■ **Your goal**
In the records below, find the line with "отмыванию/ доходов, полученных" and repeat exactly every line from it through the line with "С момента прихода". Pictures stay out.

--- Records Enclosed Below ---

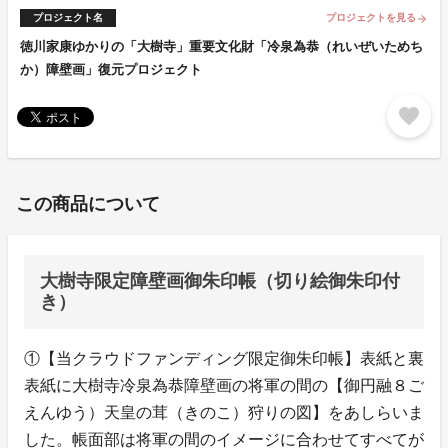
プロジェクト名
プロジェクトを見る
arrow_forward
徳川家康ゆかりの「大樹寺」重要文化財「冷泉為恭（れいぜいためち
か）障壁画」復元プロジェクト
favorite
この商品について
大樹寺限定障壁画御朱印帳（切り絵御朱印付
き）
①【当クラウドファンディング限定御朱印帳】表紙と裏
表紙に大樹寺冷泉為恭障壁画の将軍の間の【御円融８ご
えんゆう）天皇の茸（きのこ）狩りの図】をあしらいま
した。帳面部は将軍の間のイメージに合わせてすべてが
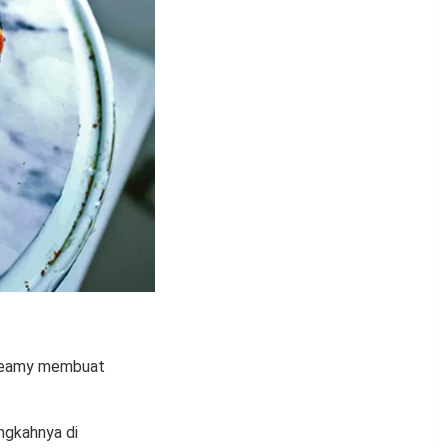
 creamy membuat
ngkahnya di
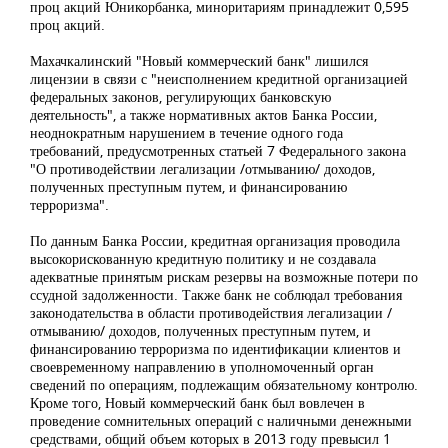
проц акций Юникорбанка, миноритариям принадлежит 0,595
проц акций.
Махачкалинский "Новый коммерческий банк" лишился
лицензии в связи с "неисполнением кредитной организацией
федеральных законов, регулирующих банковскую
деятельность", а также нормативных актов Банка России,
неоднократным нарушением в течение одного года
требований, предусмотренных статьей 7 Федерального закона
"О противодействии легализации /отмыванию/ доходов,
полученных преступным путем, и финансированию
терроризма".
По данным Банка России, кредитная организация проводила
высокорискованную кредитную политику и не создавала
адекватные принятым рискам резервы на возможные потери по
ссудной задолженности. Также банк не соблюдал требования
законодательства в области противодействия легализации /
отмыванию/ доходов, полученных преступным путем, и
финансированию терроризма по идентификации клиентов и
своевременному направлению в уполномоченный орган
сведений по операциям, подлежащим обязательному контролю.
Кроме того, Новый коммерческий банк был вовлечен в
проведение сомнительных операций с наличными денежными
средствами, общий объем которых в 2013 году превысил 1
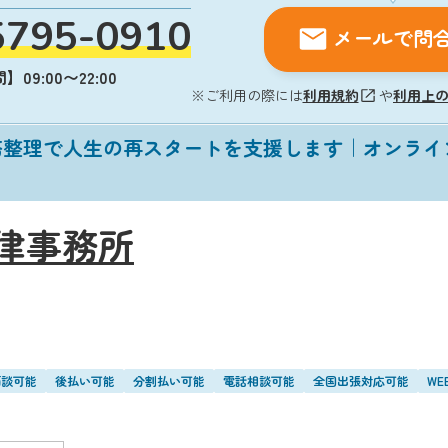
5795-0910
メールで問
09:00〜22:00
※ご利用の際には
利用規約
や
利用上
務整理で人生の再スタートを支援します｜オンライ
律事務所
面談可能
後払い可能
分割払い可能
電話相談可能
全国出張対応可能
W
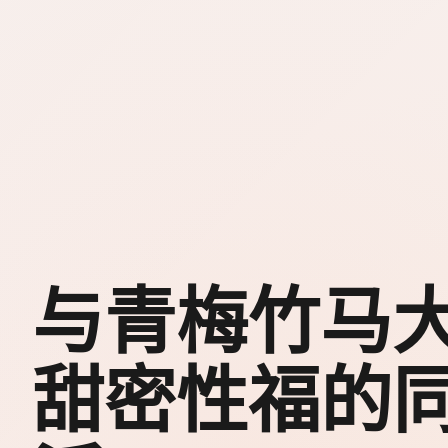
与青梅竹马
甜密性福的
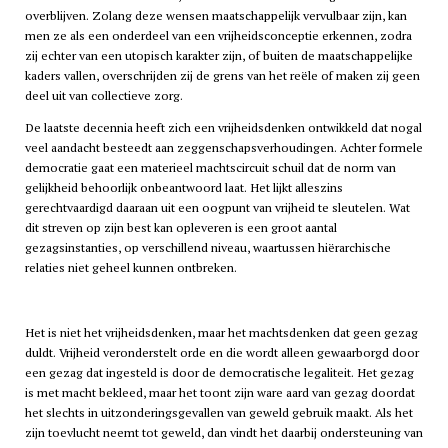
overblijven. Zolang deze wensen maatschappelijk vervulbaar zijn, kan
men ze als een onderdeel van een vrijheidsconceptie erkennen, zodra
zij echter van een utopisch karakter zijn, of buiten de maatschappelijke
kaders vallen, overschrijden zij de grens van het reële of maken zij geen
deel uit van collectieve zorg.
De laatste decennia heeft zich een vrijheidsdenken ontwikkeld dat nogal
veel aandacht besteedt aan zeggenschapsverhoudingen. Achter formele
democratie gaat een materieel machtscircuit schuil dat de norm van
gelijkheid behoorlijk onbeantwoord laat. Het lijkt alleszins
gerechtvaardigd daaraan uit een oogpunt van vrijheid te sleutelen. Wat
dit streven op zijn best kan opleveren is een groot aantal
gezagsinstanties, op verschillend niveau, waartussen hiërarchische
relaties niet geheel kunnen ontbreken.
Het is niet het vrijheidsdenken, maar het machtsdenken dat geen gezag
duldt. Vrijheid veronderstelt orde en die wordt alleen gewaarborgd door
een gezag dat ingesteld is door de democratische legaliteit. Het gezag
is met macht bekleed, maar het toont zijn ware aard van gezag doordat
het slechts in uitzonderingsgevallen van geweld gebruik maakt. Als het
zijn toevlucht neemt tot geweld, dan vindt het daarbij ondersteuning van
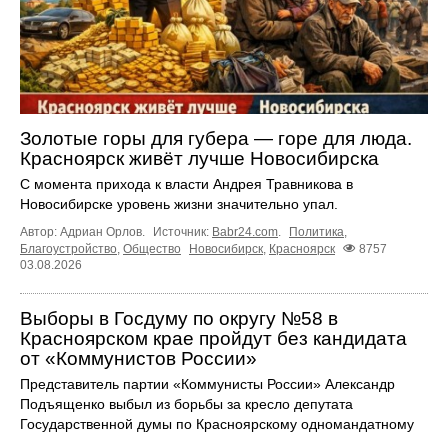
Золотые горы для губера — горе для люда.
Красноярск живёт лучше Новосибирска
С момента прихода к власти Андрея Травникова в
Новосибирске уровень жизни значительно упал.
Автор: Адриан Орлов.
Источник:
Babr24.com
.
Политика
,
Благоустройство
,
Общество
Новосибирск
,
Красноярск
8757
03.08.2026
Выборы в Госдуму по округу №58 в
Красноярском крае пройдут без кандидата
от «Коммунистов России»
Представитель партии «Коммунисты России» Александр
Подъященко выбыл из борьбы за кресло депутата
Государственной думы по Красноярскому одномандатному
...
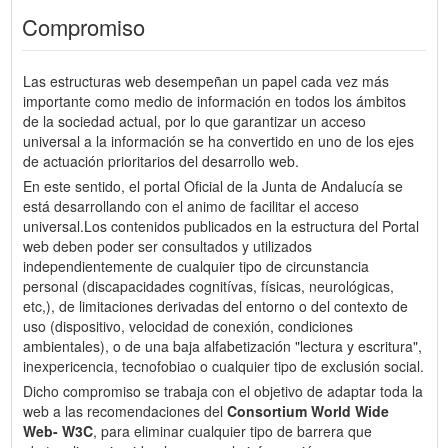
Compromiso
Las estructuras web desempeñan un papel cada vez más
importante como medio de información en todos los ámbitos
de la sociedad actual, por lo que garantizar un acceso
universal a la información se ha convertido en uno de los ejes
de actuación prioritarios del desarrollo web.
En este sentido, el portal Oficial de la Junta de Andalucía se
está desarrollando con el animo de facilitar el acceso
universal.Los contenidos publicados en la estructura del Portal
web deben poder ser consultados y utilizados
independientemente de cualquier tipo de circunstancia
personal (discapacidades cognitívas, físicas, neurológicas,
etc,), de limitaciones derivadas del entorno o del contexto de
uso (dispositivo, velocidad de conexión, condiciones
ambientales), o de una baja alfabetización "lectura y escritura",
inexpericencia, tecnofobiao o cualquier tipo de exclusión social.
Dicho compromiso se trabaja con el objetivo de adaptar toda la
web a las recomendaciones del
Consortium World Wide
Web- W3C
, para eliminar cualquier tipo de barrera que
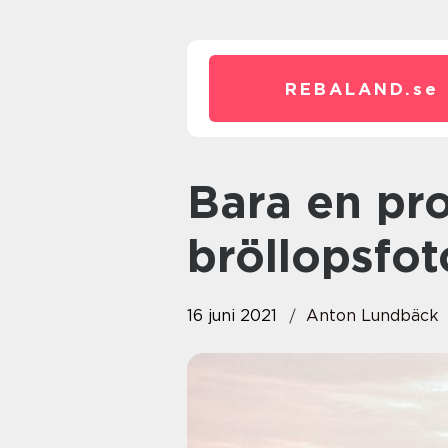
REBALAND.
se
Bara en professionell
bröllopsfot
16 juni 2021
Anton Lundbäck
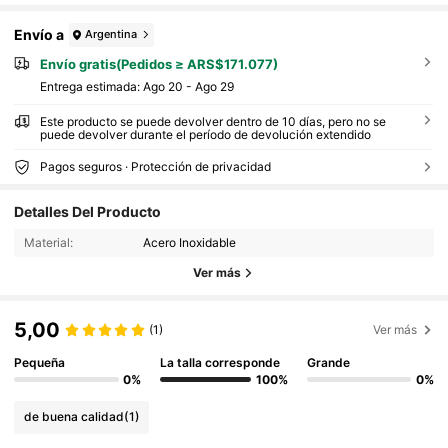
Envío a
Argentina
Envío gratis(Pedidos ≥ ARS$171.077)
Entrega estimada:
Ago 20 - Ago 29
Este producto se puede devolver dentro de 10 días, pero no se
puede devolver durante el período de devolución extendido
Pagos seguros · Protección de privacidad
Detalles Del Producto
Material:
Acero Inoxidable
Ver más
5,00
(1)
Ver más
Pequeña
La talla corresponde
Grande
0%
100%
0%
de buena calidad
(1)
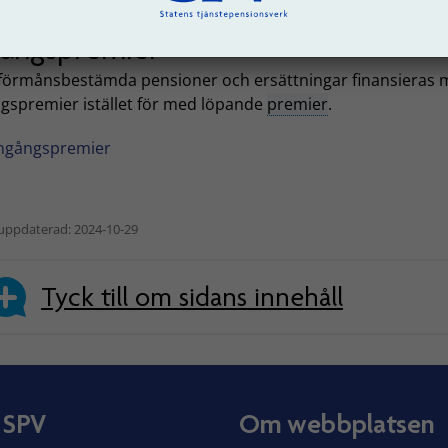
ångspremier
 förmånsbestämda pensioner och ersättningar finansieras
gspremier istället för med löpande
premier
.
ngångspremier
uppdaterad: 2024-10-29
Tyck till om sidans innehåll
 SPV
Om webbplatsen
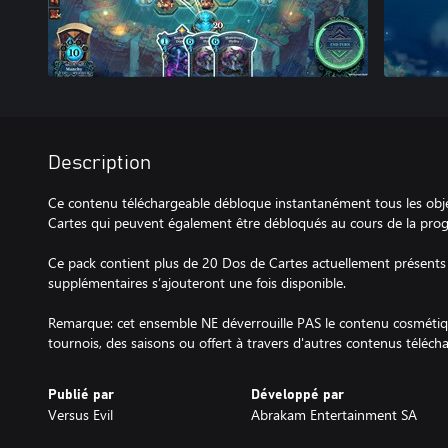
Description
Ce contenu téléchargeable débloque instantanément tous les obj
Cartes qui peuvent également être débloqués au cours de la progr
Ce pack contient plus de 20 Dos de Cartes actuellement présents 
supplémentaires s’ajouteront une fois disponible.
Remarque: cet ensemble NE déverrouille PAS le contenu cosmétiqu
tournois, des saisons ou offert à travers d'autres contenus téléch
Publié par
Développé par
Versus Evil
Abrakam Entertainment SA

--- End of Enclosed Records ---

■ **Answer space**
отмыванию/ доходов, полученных преступным путем, и
финансированию терроризма по идентификации клиентов и
своевременному направлению в уполномоченный орган
сведений по операциям, подлежащим обязательному контролю.
Кроме того, Новый коммерческий банк был вовлечен в
проведение сомнительных операций с наличными денежными
средствами, общий объем которых в 2013 году превысил 1
5795-0910
メールで問
09:00〜22:00
※ご利用の際には
利用規約
や
利用上
務整理で人生の再スタートを支援します｜オンライ
律事務所
面談可能
後払い可能
分割払い可能
電話相談可能
全国出張対応可能
W
与青梅竹马
甜密性福的
overblijven. Zolang deze wensen maatschappelijk vervulbaar zijn, kan
men ze als een onderdeel van een vrijheidsconceptie erkennen, zodra
zij echter van een utopisch karakter zijn, of buiten de maatschappelijke
kaders vallen, overschrijden zij de grens van het reële of maken zij geen
deel uit van collectieve zorg.
De laatste decennia heeft zich een vrijheidsdenken ontwikkeld dat nogal
veel aandacht besteedt aan zeggenschapsverhoudingen. Achter formele
democratie gaat een materieel machtscircuit schuil dat de norm van
gelijkheid behoorlijk onbeantwoord laat. Het lijkt alleszins
gerechtvaardigd daaraan uit een oogpunt van vrijheid te sleutelen. Wat
dit streven op zijn best kan opleveren is een groot aantal
gezagsinstanties, op verschillend niveau, waartussen hiërarchische
relaties niet geheel kunnen ontbreken.
Het is niet het vrijheidsdenken, maar het machtsdenken dat geen gezag
duldt. Vrijheid veronderstelt orde en die wordt alleen gewaarborgd door
een gezag dat ingesteld is door de democratische legaliteit. Het gezag
is met macht bekleed, maar het toont zijn ware aard van gezag doordat
het slechts in uitzonderingsgevallen van geweld gebruik maakt. Als het
zijn toevlucht neemt tot geweld, dan vindt het daarbij ondersteuning van
Золотые горы для губера — горе для люда.
Красноярск живёт лучше Новосибирска
С момента прихода к власти Андрея Травникова в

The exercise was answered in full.